Would you output all the data exactly as it stands?

[Data extracted from a collection]
###

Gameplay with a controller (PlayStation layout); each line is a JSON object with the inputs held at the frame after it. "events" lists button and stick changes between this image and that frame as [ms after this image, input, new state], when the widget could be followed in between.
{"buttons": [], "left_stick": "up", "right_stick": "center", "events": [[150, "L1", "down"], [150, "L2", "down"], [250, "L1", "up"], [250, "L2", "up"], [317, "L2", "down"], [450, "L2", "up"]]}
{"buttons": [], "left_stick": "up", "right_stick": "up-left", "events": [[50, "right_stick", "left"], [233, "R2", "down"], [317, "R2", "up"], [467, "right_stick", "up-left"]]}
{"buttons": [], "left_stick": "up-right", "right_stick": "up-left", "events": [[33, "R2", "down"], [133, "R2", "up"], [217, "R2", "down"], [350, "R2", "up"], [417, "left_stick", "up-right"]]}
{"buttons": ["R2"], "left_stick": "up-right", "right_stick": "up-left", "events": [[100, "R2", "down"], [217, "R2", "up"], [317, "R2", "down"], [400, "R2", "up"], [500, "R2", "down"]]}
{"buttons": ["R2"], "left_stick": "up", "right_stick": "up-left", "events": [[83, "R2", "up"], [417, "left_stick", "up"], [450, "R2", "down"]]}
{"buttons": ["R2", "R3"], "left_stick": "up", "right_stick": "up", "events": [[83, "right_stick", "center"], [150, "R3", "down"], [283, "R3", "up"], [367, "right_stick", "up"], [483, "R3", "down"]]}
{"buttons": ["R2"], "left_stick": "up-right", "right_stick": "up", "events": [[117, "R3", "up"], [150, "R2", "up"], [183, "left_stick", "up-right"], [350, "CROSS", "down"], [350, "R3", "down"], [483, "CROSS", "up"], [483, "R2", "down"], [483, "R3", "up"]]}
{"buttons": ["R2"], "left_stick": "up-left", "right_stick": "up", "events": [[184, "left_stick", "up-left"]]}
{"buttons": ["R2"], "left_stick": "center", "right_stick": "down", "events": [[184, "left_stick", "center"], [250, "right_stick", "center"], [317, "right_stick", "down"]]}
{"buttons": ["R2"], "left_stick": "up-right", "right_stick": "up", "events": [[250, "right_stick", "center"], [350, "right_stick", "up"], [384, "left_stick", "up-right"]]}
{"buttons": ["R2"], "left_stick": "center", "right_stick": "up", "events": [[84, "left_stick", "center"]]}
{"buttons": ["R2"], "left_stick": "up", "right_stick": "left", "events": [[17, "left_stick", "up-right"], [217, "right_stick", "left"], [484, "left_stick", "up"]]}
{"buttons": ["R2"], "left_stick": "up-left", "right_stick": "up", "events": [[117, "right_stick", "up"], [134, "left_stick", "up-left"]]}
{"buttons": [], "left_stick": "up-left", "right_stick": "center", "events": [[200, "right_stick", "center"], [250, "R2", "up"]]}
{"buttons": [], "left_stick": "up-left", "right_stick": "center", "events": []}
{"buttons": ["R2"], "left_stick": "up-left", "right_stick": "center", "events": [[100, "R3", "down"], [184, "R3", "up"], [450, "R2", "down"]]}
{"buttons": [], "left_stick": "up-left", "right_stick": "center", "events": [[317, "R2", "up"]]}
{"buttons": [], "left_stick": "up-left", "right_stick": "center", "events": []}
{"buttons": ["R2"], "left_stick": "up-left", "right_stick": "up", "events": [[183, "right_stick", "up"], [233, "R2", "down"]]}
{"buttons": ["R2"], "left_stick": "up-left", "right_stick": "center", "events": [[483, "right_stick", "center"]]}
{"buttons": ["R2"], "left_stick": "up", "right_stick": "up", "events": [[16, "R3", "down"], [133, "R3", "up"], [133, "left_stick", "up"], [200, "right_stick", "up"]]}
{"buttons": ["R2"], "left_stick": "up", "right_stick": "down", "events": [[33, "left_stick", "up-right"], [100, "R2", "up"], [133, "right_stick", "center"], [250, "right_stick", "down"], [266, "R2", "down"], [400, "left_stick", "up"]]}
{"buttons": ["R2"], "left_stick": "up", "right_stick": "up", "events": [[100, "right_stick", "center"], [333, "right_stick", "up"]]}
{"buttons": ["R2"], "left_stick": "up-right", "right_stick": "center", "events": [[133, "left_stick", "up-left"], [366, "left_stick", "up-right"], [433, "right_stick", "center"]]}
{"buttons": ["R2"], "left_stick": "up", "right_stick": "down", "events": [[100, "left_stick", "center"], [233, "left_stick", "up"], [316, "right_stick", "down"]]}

###

Finished task:
Gameplay with a controller (PlayStation layout); each line is a JSON object with the inputs held at the frame after it. "events" lists button and stick changes between this image and that frame as [ms after this image, input, new state], when the widget could be followed in between.
{"buttons": [], "left_stick": "up", "right_stick": "center", "events": [[150, "L1", "down"], [150, "L2", "down"], [250, "L1", "up"], [250, "L2", "up"], [317, "L2", "down"], [450, "L2", "up"]]}
{"buttons": [], "left_stick": "up", "right_stick": "up-left", "events": [[50, "right_stick", "left"], [233, "R2", "down"], [317, "R2", "up"], [467, "right_stick", "up-left"]]}
{"buttons": [], "left_stick": "up-right", "right_stick": "up-left", "events": [[33, "R2", "down"], [133, "R2", "up"], [217, "R2", "down"], [350, "R2", "up"], [417, "left_stick", "up-right"]]}
{"buttons": ["R2"], "left_stick": "up-right", "right_stick": "up-left", "events": [[100, "R2", "down"], [217, "R2", "up"], [317, "R2", "down"], [400, "R2", "up"], [500, "R2", "down"]]}
{"buttons": ["R2"], "left_stick": "up", "right_stick": "up-left", "events": [[83, "R2", "up"], [417, "left_stick", "up"], [450, "R2", "down"]]}
{"buttons": ["R2", "R3"], "left_stick": "up", "right_stick": "up", "events": [[83, "right_stick", "center"], [150, "R3", "down"], [283, "R3", "up"], [367, "right_stick", "up"], [483, "R3", "down"]]}
{"buttons": ["R2"], "left_stick": "up-right", "right_stick": "up", "events": [[117, "R3", "up"], [150, "R2", "up"], [183, "left_stick", "up-right"], [350, "CROSS", "down"], [350, "R3", "down"], [483, "CROSS", "up"], [483, "R2", "down"], [483, "R3", "up"]]}
{"buttons": ["R2"], "left_stick": "up-left", "right_stick": "up", "events": [[184, "left_stick", "up-left"]]}
{"buttons": ["R2"], "left_stick": "center", "right_stick": "down", "events": [[184, "left_stick", "center"], [250, "right_stick", "center"], [317, "right_stick", "down"]]}
{"buttons": ["R2"], "left_stick": "up-right", "right_stick": "up", "events": [[250, "right_stick", "center"], [350, "right_stick", "up"], [384, "left_stick", "up-right"]]}
{"buttons": ["R2"], "left_stick": "center", "right_stick": "up", "events": [[84, "left_stick", "center"]]}
{"buttons": ["R2"], "left_stick": "up", "right_stick": "left", "events": [[17, "left_stick", "up-right"], [217, "right_stick", "left"], [484, "left_stick", "up"]]}
{"buttons": ["R2"], "left_stick": "up-left", "right_stick": "up", "events": [[117, "right_stick", "up"], [134, "left_stick", "up-left"]]}
{"buttons": [], "left_stick": "up-left", "right_stick": "center", "events": [[200, "right_stick", "center"], [250, "R2", "up"]]}
{"buttons": [], "left_stick": "up-left", "right_stick": "center", "events": []}
{"buttons": ["R2"], "left_stick": "up-left", "right_stick": "center", "events": [[100, "R3", "down"], [184, "R3", "up"], [450, "R2", "down"]]}
{"buttons": [], "left_stick": "up-left", "right_stick": "center", "events": [[317, "R2", "up"]]}
{"buttons": [], "left_stick": "up-left", "right_stick": "center", "events": []}
{"buttons": ["R2"], "left_stick": "up-left", "right_stick": "up", "events": [[183, "right_stick", "up"], [233, "R2", "down"]]}
{"buttons": ["R2"], "left_stick": "up-left", "right_stick": "center", "events": [[483, "right_stick", "center"]]}
{"buttons": ["R2"], "left_stick": "up", "right_stick": "up", "events": [[16, "R3", "down"], [133, "R3", "up"], [133, "left_stick", "up"], [200, "right_stick", "up"]]}
{"buttons": ["R2"], "left_stick": "up", "right_stick": "down", "events": [[33, "left_stick", "up-right"], [100, "R2", "up"], [133, "right_stick", "center"], [250, "right_stick", "down"], [266, "R2", "down"], [400, "left_stick", "up"]]}
{"buttons": ["R2"], "left_stick": "up", "right_stick": "up", "events": [[100, "right_stick", "center"], [333, "right_stick", "up"]]}
{"buttons": ["R2"], "left_stick": "up-right", "right_stick": "center", "events": [[133, "left_stick", "up-left"], [366, "left_stick", "up-right"], [433, "right_stick", "center"]]}
{"buttons": ["R2"], "left_stick": "up", "right_stick": "down", "events": [[100, "left_stick", "center"], [233, "left_stick", "up"], [316, "right_stick", "down"]]}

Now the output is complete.